_GOAL OF THE EXERCISE_.
Would you please copy the part of the material below that opens with the line containing "een ei. De krans" and closes with the line containing "c) Die Datenverarbeitung"? Copy it exactly, and only it.

+++

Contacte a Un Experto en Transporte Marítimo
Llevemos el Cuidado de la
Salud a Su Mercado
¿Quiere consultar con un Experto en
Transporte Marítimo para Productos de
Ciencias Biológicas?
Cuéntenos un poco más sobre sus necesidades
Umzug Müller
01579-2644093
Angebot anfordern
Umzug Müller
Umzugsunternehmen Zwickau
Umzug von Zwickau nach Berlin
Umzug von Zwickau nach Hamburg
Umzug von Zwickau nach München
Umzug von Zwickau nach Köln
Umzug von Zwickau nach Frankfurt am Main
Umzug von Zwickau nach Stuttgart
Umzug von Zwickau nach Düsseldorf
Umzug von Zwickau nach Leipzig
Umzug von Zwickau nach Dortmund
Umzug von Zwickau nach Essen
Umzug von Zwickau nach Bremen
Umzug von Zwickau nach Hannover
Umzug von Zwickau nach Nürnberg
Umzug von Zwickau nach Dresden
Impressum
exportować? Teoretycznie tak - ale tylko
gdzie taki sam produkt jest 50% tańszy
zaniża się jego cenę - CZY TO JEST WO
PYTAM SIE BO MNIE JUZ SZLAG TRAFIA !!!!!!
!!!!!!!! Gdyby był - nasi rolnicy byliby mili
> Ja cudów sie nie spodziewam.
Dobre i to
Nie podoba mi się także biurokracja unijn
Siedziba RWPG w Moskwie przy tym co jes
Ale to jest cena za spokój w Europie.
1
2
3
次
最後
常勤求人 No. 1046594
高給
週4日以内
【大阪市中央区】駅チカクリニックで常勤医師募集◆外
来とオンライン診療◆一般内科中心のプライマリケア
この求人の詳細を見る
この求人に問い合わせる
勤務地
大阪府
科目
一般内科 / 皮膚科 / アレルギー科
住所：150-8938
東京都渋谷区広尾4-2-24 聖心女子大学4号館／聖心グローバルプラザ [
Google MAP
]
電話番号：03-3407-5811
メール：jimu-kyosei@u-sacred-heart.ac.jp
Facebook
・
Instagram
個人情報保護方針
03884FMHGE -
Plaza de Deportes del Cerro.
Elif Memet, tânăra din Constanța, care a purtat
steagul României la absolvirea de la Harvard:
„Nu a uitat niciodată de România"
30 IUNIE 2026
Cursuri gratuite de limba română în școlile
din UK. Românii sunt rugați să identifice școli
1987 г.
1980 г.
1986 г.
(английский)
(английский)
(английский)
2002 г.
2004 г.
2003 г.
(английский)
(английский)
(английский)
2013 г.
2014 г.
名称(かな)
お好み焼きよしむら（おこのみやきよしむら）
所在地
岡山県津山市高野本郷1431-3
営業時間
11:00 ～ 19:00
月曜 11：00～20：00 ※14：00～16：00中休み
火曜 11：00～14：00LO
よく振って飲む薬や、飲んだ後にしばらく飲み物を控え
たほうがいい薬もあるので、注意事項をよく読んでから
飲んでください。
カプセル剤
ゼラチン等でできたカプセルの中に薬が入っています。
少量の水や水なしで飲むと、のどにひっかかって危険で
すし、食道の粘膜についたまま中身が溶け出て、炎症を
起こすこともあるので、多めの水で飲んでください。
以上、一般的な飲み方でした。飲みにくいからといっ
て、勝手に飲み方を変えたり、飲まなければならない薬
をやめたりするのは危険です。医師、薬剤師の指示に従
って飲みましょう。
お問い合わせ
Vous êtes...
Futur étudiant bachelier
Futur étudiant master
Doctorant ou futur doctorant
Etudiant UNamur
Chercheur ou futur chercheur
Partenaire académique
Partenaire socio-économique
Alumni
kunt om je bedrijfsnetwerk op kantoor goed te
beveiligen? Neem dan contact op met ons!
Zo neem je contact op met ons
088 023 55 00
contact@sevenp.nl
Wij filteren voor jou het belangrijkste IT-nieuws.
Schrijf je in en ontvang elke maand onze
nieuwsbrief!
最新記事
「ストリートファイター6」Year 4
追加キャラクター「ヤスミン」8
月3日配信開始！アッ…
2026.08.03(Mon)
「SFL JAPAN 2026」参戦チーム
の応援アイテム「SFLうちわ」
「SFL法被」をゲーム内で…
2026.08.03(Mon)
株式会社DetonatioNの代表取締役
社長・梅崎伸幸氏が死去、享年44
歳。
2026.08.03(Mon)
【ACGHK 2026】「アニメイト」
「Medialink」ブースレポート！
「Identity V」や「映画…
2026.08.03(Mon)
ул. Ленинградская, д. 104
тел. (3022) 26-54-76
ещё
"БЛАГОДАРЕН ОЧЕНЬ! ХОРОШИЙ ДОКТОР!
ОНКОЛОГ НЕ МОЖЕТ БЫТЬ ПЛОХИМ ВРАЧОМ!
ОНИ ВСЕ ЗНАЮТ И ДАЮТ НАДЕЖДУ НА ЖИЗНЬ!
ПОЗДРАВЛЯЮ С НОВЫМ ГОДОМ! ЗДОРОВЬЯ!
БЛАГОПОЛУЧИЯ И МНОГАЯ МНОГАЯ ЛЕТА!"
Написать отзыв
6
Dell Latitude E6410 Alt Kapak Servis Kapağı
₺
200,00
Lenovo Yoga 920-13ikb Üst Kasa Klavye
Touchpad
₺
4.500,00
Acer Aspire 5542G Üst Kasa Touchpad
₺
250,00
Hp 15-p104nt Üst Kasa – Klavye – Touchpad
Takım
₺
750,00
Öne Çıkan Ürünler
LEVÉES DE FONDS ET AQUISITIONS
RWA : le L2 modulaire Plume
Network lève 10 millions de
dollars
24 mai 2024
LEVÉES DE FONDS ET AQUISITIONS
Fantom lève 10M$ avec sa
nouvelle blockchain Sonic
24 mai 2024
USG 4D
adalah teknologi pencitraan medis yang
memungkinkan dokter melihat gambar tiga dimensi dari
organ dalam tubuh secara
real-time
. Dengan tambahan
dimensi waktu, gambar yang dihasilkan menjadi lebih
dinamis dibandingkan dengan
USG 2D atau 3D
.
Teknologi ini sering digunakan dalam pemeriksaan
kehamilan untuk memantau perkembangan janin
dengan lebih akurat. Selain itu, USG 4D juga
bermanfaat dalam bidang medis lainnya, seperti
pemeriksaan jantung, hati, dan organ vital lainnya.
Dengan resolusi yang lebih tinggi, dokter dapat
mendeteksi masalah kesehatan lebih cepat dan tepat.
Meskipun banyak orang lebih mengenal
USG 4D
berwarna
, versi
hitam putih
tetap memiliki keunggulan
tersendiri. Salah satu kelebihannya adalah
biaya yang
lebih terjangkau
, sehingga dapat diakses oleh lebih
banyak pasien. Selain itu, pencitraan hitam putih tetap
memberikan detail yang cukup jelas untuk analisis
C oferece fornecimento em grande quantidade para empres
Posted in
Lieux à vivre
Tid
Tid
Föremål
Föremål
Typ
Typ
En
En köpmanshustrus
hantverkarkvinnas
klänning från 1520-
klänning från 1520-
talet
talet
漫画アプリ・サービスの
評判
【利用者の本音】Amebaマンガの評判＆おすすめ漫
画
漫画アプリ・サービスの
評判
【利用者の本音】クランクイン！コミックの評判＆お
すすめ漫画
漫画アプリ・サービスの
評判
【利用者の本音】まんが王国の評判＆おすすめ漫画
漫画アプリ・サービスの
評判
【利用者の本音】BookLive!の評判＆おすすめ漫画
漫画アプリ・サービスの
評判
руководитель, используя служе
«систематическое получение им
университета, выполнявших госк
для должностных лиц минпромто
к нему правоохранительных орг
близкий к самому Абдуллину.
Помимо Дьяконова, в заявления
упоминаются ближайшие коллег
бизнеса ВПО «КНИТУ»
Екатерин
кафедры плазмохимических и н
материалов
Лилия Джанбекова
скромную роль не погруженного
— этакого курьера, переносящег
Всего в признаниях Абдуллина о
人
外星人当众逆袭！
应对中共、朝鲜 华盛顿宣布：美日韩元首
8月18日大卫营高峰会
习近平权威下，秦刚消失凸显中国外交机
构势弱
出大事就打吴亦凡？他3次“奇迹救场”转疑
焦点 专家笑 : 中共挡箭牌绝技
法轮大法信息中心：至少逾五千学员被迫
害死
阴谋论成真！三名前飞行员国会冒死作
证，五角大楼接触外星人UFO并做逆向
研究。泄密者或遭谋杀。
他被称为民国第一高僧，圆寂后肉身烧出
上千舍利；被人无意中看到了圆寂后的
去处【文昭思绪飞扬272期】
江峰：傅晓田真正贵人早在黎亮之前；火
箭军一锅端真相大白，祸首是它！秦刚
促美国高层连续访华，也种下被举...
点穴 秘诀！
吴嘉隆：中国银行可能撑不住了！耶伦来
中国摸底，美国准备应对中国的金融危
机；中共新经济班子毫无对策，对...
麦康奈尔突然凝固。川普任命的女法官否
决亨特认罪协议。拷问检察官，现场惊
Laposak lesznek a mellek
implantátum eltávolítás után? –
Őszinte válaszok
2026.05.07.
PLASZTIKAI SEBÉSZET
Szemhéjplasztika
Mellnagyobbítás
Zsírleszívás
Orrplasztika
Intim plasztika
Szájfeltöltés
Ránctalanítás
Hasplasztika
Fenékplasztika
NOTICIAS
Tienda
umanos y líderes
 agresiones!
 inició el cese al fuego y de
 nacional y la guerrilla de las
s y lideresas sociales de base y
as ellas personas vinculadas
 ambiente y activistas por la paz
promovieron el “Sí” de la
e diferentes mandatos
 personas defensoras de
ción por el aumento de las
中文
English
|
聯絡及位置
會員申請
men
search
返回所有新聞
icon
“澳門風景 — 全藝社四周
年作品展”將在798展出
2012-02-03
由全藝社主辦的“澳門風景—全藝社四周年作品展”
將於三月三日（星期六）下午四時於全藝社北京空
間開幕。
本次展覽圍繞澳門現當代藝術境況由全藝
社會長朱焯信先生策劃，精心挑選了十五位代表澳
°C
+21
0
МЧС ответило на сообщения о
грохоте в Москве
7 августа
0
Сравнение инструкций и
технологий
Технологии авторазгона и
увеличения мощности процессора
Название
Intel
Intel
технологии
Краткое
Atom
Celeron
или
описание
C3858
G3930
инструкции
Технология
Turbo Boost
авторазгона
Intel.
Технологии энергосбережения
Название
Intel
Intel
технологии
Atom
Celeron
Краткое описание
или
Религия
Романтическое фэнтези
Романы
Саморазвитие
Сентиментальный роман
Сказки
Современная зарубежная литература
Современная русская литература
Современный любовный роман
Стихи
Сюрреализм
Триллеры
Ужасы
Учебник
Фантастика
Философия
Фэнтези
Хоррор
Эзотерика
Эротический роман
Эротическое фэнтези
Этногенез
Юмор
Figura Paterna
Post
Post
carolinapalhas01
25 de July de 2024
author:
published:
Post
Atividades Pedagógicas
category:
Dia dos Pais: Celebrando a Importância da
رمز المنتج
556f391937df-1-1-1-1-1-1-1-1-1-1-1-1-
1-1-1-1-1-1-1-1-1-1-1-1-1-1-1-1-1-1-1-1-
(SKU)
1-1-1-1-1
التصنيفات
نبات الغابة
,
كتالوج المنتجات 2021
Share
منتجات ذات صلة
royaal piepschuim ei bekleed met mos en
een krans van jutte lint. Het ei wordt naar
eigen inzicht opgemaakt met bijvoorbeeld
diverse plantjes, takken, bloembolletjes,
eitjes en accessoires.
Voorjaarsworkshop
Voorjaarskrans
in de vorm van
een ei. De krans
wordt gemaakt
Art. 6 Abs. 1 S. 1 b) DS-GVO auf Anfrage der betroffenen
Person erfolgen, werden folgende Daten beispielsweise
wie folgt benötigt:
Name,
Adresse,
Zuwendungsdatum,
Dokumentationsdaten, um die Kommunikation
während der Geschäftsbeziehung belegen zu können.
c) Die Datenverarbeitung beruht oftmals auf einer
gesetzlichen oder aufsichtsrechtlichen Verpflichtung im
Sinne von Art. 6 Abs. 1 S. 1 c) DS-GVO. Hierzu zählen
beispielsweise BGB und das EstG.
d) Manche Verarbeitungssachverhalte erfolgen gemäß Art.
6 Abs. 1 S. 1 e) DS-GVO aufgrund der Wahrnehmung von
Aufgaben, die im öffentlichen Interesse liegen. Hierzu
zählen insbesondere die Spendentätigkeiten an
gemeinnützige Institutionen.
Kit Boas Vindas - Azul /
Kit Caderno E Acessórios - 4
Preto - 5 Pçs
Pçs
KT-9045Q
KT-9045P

+++

_RESPONSE TO THIS EXERCISE_.
een ei. De krans
wordt gemaakt
Art. 6 Abs. 1 S. 1 b) DS-GVO auf Anfrage der betroffenen
Person erfolgen, werden folgende Daten beispielsweise
wie folgt benötigt:
Name,
Adresse,
Zuwendungsdatum,
Dokumentationsdaten, um die Kommunikation
während der Geschäftsbeziehung belegen zu können.
c) Die Datenverarbeitung beruht oftmals auf einer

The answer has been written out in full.